In HAT DANCE, the latest Emilia Cruz novel due out later this summer, Acapulco detective Emilia Cruz is on the hunt of a missing local girl. The plot line is straight from the headlines coming out of Mexico. These headlines have reported—but struggled to actually document—the high numbers of the missing in Mexico as a result of the country’s drug war.
During the last years of Mexican President Felipe Calderon’s administration most commentators were saying at least 60,000 were missing due to drug violence over the past six years. Most of the news about Mexico focused on drug violence.
But the administration of new president Enrique Peña Nieto is trying to create a different narrative, it seems to me, one that highlights Mexico’s emerging economic power, focuses on the country’s rich cultural offerings, and emphasizes reform and stability rather than cartel arrests.
In an interview in the May edition of my favorite magazine, Monocle, President Peña Nieto—or EPN as pundits call him—discussed drug violence and Mexico’s disappeared by saying he was focusing on “the root causes [of violence which are] inequality, poverty and the absence of opportunities for the population.”
I couldn’t agree more. I’ve written before about how Mexico’s unequal social system keeps people from being able to move up in society and encourages youth to look to the drug cartel lifestyle as a way to obtain the goods and respect that they cannot get in Mexico’s formal economy. I think EPN and his team have been fairly successful so far in getting attention away from drug violence and on to economic and cultural issues. Heck, when Thomas L. Friedman writes glowingly about your economic prospects, you know the message is getting out.
But what about the missing and the continuing unacceptable levels of violence? In late May the new Interior Secretary reported that a new review suggested that there aren’t as many as everybody thought and that drug violence-related deaths have dropped significantly since December 2012 (when EPN was inaugurated). Non drug violence-related deaths are up, however, leading some to wonder if this is a convenient whitewash.

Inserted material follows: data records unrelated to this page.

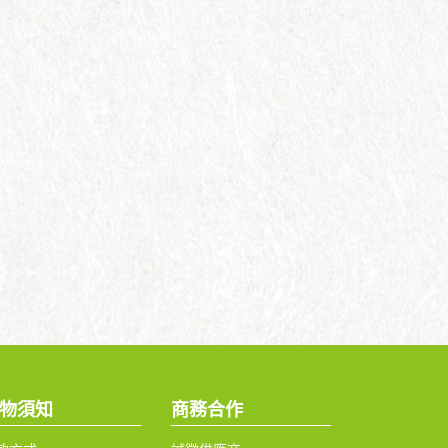
物須知
商務合作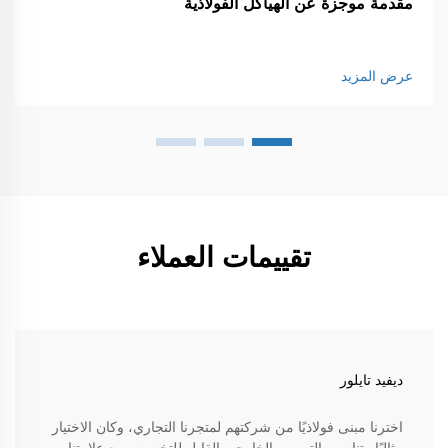
مقدمة موجزة عن الهياكل الفولاذية
عرض المزيد
تقييمات العملاء
ديفيد تايلور
اخترنا مبنى فولاذيًا من شركتهم لمتجرنا التجاري، وكان الاختيار
مثاليًا. يتناسب التصميم الخارجي القابل للتخصيص مع علامتنا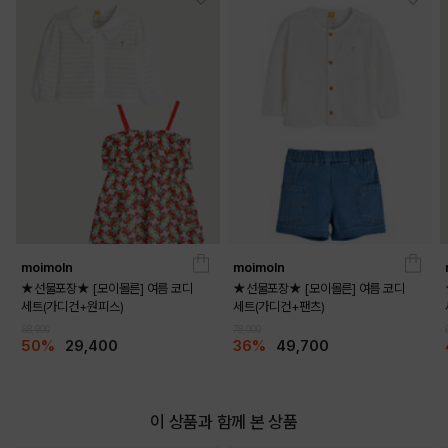
moimoln
moimoln
★선물포장★ [모이몰른] 여름 코디
★선물포장★ [모이몰른] 여름 코디
세트(가디건+원피스)
세트(가디건+팬츠)
58,900
78,000
50%
29,400
36%
49,700
이 상품과 함께 본 상품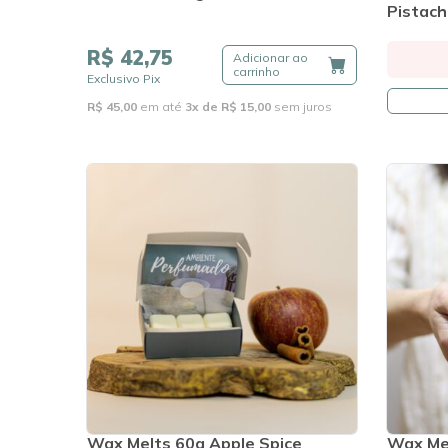
Pistac
R$ 42,75
Adicionar ao
carrinho
Exclusivo Pix
R$ 45,00
em até
3x de R$ 15,00
sem juros
Wax Melts 60g Apple Spice
Wax Mel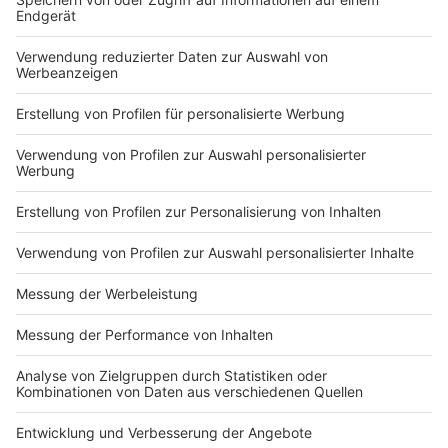
Anzeige
Thilo hält solche Zukunftsvisionen durchaus für
realistisch.
"Wer weiß wie viele Bauarbeiter 2050 wirklich
noch auf der Straße arbeiten. Vieles wird
sicherlich automatisiert - vielleicht sind wir dann
eher für die Überwachung der Maschine
zuständig."
Hoffentlich dann in einem Büro, in dem es nicht 40
Grad heiß ist.
Anzeige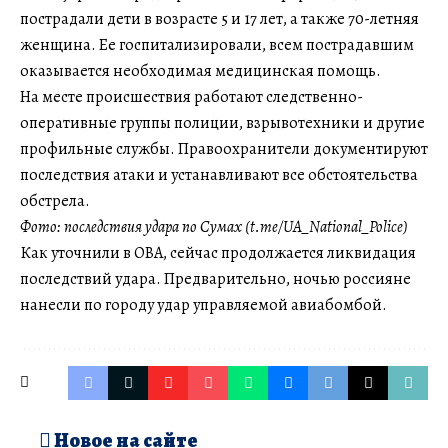
пострадали дети в возрасте 5 и 17 лет, а также 70-летняя
женщина. Ее госпитализировали, всем пострадавшим
оказывается необходимая медицинская помощь.
На месте происшествия работают следственно-
оперативные группы полиции, взрывотехники и другие
профильные службы. Правоохранители документируют
последствия атаки и устанавливают все обстоятельства
обстрела.
Фото: последствия удара по Сумах (t.me/UA_National_Police)
Как уточнили в ОВА, сейчас продолжается ликвидация
последствий удара. Предварительно, ночью россияне
нанесли по городу удар управляемой авиабомбой.
Новое на сайте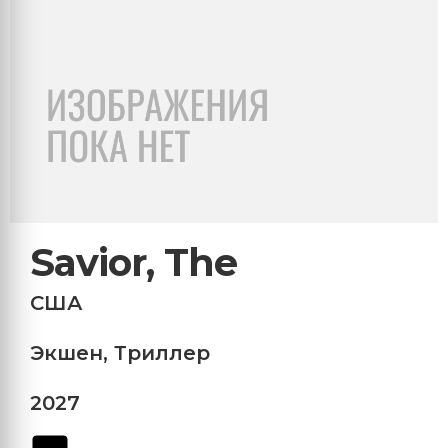
Savior, The
США
Экшен
,
Триллер
2027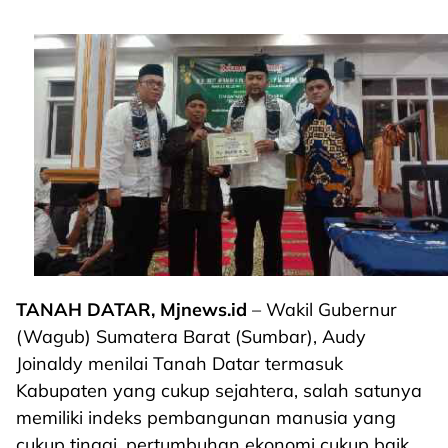
TANAH DATAR, Mjnews.id
– Wakil Gubernur
(Wagub) Sumatera Barat (Sumbar), Audy
Joinaldy menilai Tanah Datar termasuk
Kabupaten yang cukup sejahtera, salah satunya
memiliki indeks pembangunan manusia yang
cukup tinggi, pertumbuhan ekonomi cukup baik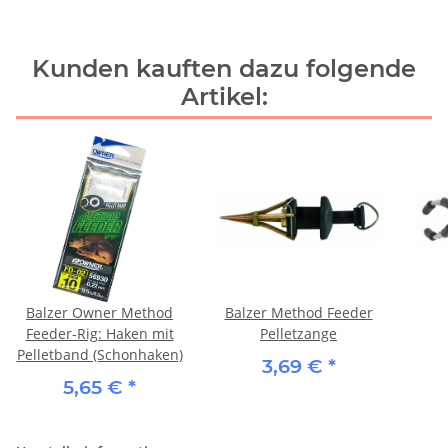
Kunden kauften dazu folgende
Artikel:
Balzer Owner Method
Balzer Method Feeder
Feeder-Rig: Haken mit
Pelletzange
Pelletband (Schonhaken)
3,69 €
*
5,65 €
*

Not to worry. Shortly after announcing that there might not be as many disappeared as thought for years—and after families of the missing camped out in front of his office continued a hunger strike–EPN’s attorney general formed a federal missing persons unit. The unit will include 12 federal investigators and a unit of the federal police.
As things stand now, many families conduct their own investigations to find out what happened to missing family members. The cost to find missing family members is high, however, both in terms of danger and monetary costs. Local authorities are either fearful of cartel reprisals or simply too overworked to vigorously pursue cases. A notable exception is Nuevo León. It is “one of the only states where you see prosecutors actually doing the due diligence of conducting investigations, meeting with families, going to the crime scene, taking common-sense steps to advance the investigation,” according to Nik Steinberg, an investigator with Human Rights Watch.

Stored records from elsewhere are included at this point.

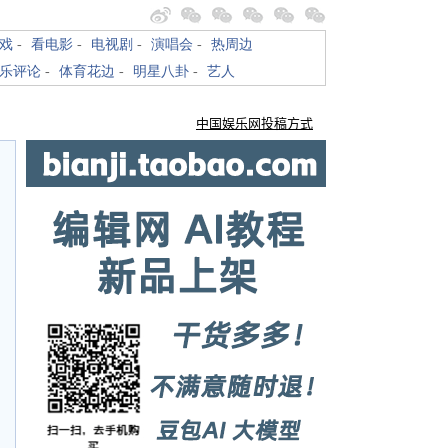
戏
-
看电影
-
电视剧
-
演唱会
-
热周边
乐评论
-
体育花边
-
明星八卦
-
艺人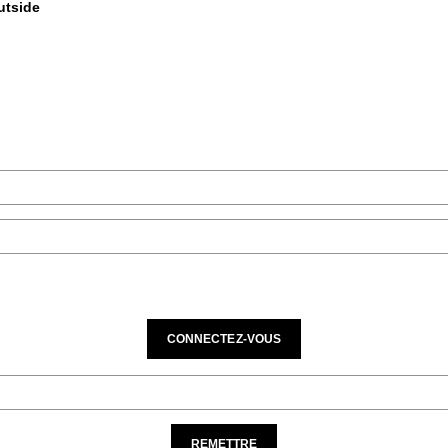
$599
CONNECTEZ-VOUS
REMETTRE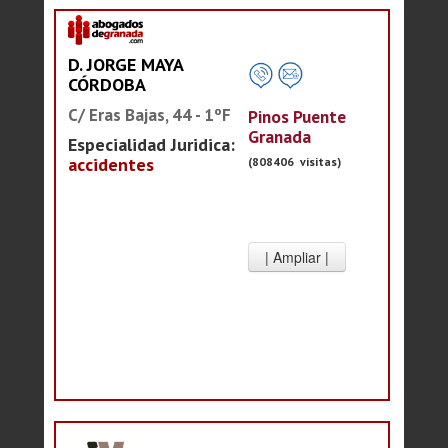
D. JORGE MAYA
CÓRDOBA
C/ Eras Bajas, 44 - 1ºF
Pinos Puente
Granada
Especialidad Juridica:
accidentes
(808406 visitas)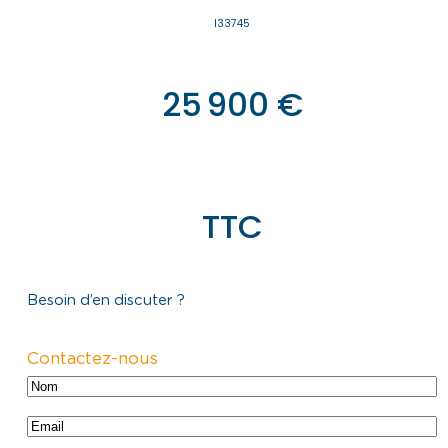
I33745
25 900 €
TTC
Besoin d’en discuter ?
Contactez-nous
N
o
N
E
m
o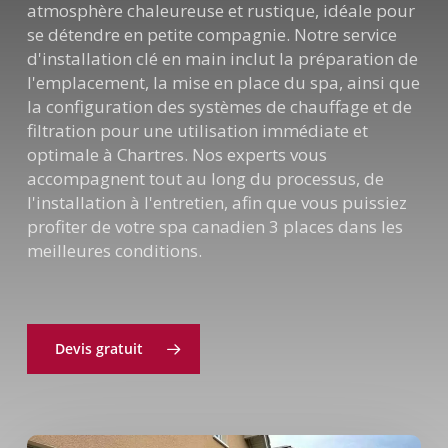
atmosphère chaleureuse et rustique, idéale pour
se détendre en petite compagnie. Notre service
d'installation clé en main inclut la préparation de
l'emplacement, la mise en place du spa, ainsi que
la configuration des systèmes de chauffage et de
filtration pour une utilisation immédiate et
optimale à Chartres. Nos experts vous
accompagnent tout au long du processus, de
l'installation à l'entretien, afin que vous puissiez
profiter de votre spa canadien 3 places dans les
meilleures conditions.
Devis gratuit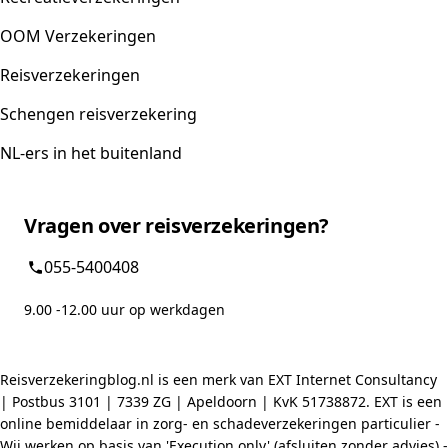
OOM Verzekeringen
Reisverzekeringen
Schengen reisverzekering
NL-ers in het buitenland
Vragen over reisverzekeringen?
055-5400408
9.00 -12.00 uur op werkdagen
Reisverzekeringblog.nl is een merk van EXT Internet Consultancy
| Postbus 3101 | 7339 ZG | Apeldoorn | KvK 51738872. EXT is een
online bemiddelaar in zorg- en schadeverzekeringen particulier -
Wij werken op basis van 'Execution only' (afsluiten zonder advies) -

As a mystery author one of the things I do best is to ask questions:
1. How successful can EPN’s new unit be? The federal police have been implicated in many disappearances, according to a report released in February by the Human Rights Watch. “President Peña Nieto has inherited one of the worst crises on disappearances that have occurred in Latin America throughout history,” said José Miguel Vivanco, the Americas director of the international watchdog organization. The report details numerous cases directly tied to Mexico’s military and law enforcement agencies.
As long as the unit stays clean, they’ve got a chance to restore faith in government institutions. But their numbers are a drop in the bucket when it comes to the manpower needed to tackle the problem.
2. If there aren’t as many disappeared as initially thought and drug related violent deaths are on the wane, is this unit just lip service? Given the continuing drumbeat of headlines such as: Cancun Drug Murders: 6 Strangled, 1 Decapitated In Mexico Resort Town and No Clues Yet in Case of Mexico City’s Missing 11, I’m wondering if the new statistics won’t be quietly revised upward at some point. Keep in mind that these are headlines from a US national level news outlet–how much more of Mexico’s news stays local?
It remains to be seen if this new unit will help local investigations that are closest to the locus of crimes and could be much more effective. Local authorities need to be both honest and protected so they can pursue investigations.
As long as this new unit honestly and vigorously pursues the cases of the disappeared I’ll keep the faith. Meanwhile, Acapulco detective Emilia Cruz will keep looking for the women she calls las perdidas.–the lost ones.
Finally, may all those who seek the missing in Mexico find what they seek. While they may not find their loved ones, I pray they find answers. And peace.